What are y’all’s thoughts?

RE: Footing Translation

Unless you have some permanent bench mark, such as a well casing founded way down, maybe on rock, you don't see differential settlement of a massive deposit. It is most unlikely for soil shrinkage or expansion to be only in one direction. I've had one case where sideways movement like this opened up splits in a house, yet no differential settlement noted. It was a deep layer of clay. Cure was to cable it together.

RE: Footing Translation

Are you sure it is not shrinkage crack?

RE: Footing Translation

They were definitely not a shrinkage cracks.

RE: Footing Translation

retired13. May well be a concrete shrinkage cracks noticed on side of basement but concrete shrinkage also can be in 3 dimensions. Also that foundation top surface goes lower. Distance between cracks can be 10 feet or so. Due to weight the horizontals may not open visibly. If the wall is quite long and one crack, no horizontals will show up. Who says concrete also only shrinks in one direction? What proof? On another material, such as wood, yes one direction mainly due to cell make up. Not so concrete or most soil.

RE: Footing Translation

What is the foundation - continuous pad footing, or grade beam between columns? How was it constructed, direct cast over the native soil? Do you have soil report? Is the crack through the depth, or on the surface? When you noticed the crack, before backfilling, before constructing the upper structure? You hypothesize the soil might have caused the footing to "translate" longitudinally, or laterally, how?

RE: Footing Translation

Typically 8" masonry crawlspace foundation on concrete strip footings 10-30 years old. The cracks are all the way thru thickness. The cracks are vertical. The walls are typically not long enough for these to be shrinkage cracks of this magnitude.

RE: Footing Translation

Is this a existing structure? Structural cracks are usually occur in high stress areas, and the crack width rarely uniform/constant. If the footing has been pushed laterally, then there should have a few finer cracks by the sides of the 1/2" crack.

RE: Footing Translation


Yes, concrete crack is 3 dimensional, random cracks do occur. Horizontal crack (splitting) is rare though, mainly due to confinement from gravity load. Yes, if it does occur, it will be very fine.

RE: Footing Translation


Quote (OG)

I've had one case where sideways movement like this opened up splits in a house, yet no differential settlement noted. It was a deep layer of clay. Cure was to cable it together.

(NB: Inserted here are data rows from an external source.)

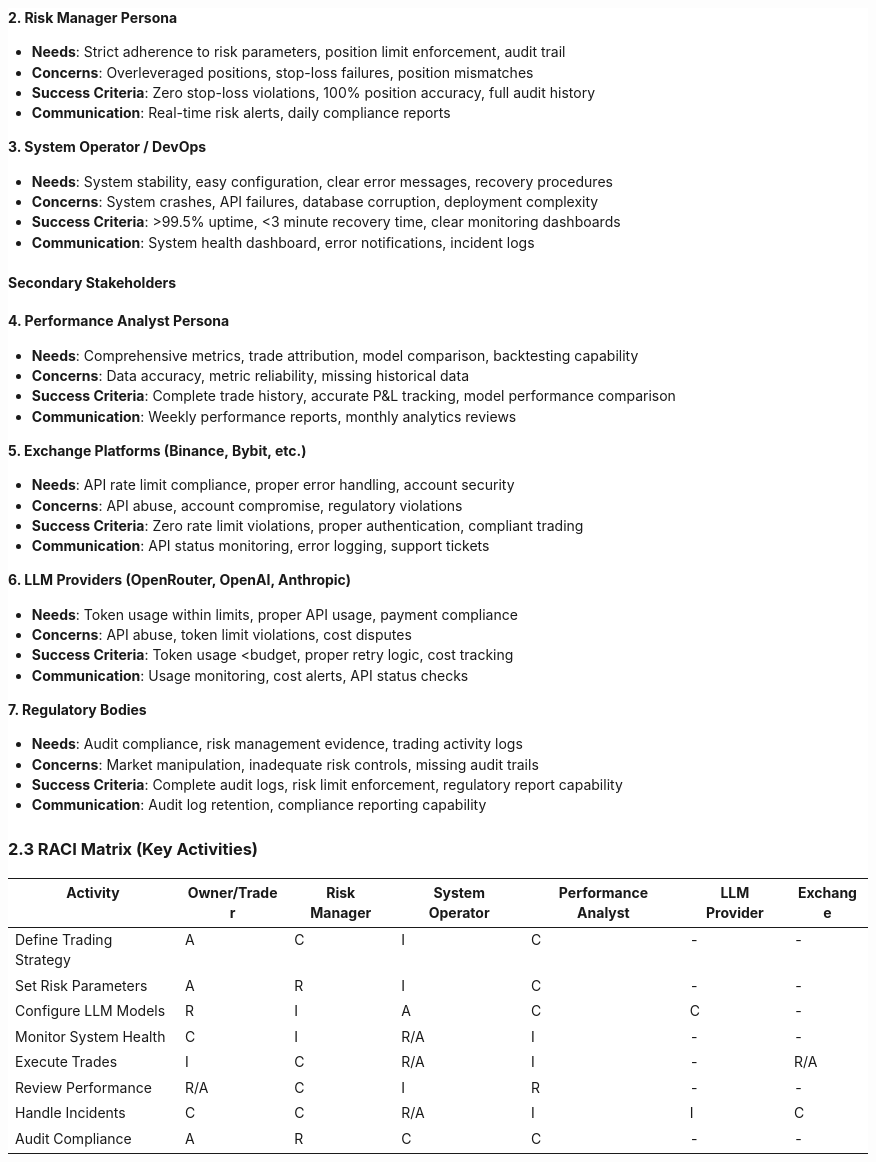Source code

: **2. Risk Manager Persona**
- **Needs**: Strict adherence to risk parameters, position limit enforcement, audit trail
- **Concerns**: Overleveraged positions, stop-loss failures, position mismatches
- **Success Criteria**: Zero stop-loss violations, 100% position accuracy, full audit history
- **Communication**: Real-time risk alerts, daily compliance reports

**3. System Operator / DevOps**
- **Needs**: System stability, easy configuration, clear error messages, recovery procedures
- **Concerns**: System crashes, API failures, database corruption, deployment complexity
- **Success Criteria**: >99.5% uptime, <3 minute recovery time, clear monitoring dashboards
- **Communication**: System health dashboard, error notifications, incident logs

#### Secondary Stakeholders

**4. Performance Analyst Persona**
- **Needs**: Comprehensive metrics, trade attribution, model comparison, backtesting capability
- **Concerns**: Data accuracy, metric reliability, missing historical data
- **Success Criteria**: Complete trade history, accurate P&L tracking, model performance comparison
- **Communication**: Weekly performance reports, monthly analytics reviews

**5. Exchange Platforms (Binance, Bybit, etc.)**
- **Needs**: API rate limit compliance, proper error handling, account security
- **Concerns**: API abuse, account compromise, regulatory violations
- **Success Criteria**: Zero rate limit violations, proper authentication, compliant trading
- **Communication**: API status monitoring, error logging, support tickets

**6. LLM Providers (OpenRouter, OpenAI, Anthropic)**
- **Needs**: Token usage within limits, proper API usage, payment compliance
- **Concerns**: API abuse, token limit violations, cost disputes
- **Success Criteria**: Token usage <budget, proper retry logic, cost tracking
- **Communication**: Usage monitoring, cost alerts, API status checks

**7. Regulatory Bodies**
- **Needs**: Audit compliance, risk management evidence, trading activity logs
- **Concerns**: Market manipulation, inadequate risk controls, missing audit trails
- **Success Criteria**: Complete audit logs, risk limit enforcement, regulatory report capability
- **Communication**: Audit log retention, compliance reporting capability

### 2.3 RACI Matrix (Key Activities)

| Activity | Owner/Trader | Risk Manager | System Operator | Performance Analyst | LLM Provider | Exchange |
|----------|--------------|--------------|-----------------|---------------------|--------------|----------|
| Define Trading Strategy | A | C | I | C | - | - |
| Set Risk Parameters | A | R | I | C | - | - |
| Configure LLM Models | R | I | A | C | C | - |
| Monitor System Health | C | I | R/A | I | - | - |
| Execute Trades | I | C | R/A | I | - | R/A |
| Review Performance | R/A | C | I | R | - | - |
| Handle Incidents | C | C | R/A | I | I | C |
| Audit Compliance | A | R | C | C | - | - |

What is the mechanism that causes this?

RE: Footing Translation

As OG noted, shrinkage is orthogonal....both in concrete and clays. If you have a long, narrow strip of concrete, the cracks will typically be transverse to the long direction. Shrinkage is a linear strain function...shrinkage occurs in three orthogonal lines, simultaneously. If you have a 10-inch thick section that is 10 feet wide and 10 feet long, shrinkage manifestation is exacerbated in the long directions but the strain rate is the same in all directions.

Clay has similar characteristics. While clay shrinkage has a different mechanism than concrete shrinkage, they act similarly. A long, wide but relatively thin layer of clay would move similarly. The big difference in clay is that it can expand and contract with moisture changes to a much greater extent than concrete. Concrete rarely expands beyond its placement volume. Not so with clays. When you have expansion and contraction of clays you can see non-recoverable movement in a structure. In short, the clay expands, pulls the structure with it and then it contracts but the structure "slides" across the contraction and doesn't return. Over the years this progressive movement can show in large cracks. Cabling is an appropriate repair for such conditions.